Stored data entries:
Start of Block

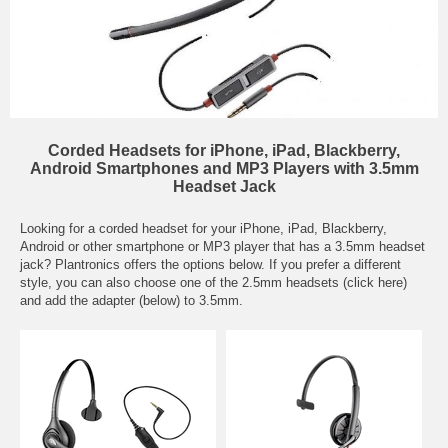
Corded Headsets for iPhone, iPad, Blackberry,
Android Smartphones and MP3 Players with 3.5mm
Headset Jack
Looking for a corded headset for your iPhone, iPad, Blackberry,
Android or other smartphone or MP3 player that has a 3.5mm headset
jack? Plantronics offers the options below. If you prefer a different
style, you can also choose one of the
2.5mm headsets (click here)
and add the adapter (below) to 3.5mm.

End of Block

**YOUR ASSIGNMENT**
Repeat the data above word for word, without pictures.

**EXPECTED OUTPUT**
Corded Headsets for iPhone, iPad, Blackberry,
Android Smartphones and MP3 Players with 3.5mm
Headset Jack
Looking for a corded headset for your iPhone, iPad, Blackberry,
Android or other smartphone or MP3 player that has a 3.5mm headset
jack? Plantronics offers the options below. If you prefer a different
style, you can also choose one of the
2.5mm headsets (click here)
and add the adapter (below) to 3.5mm.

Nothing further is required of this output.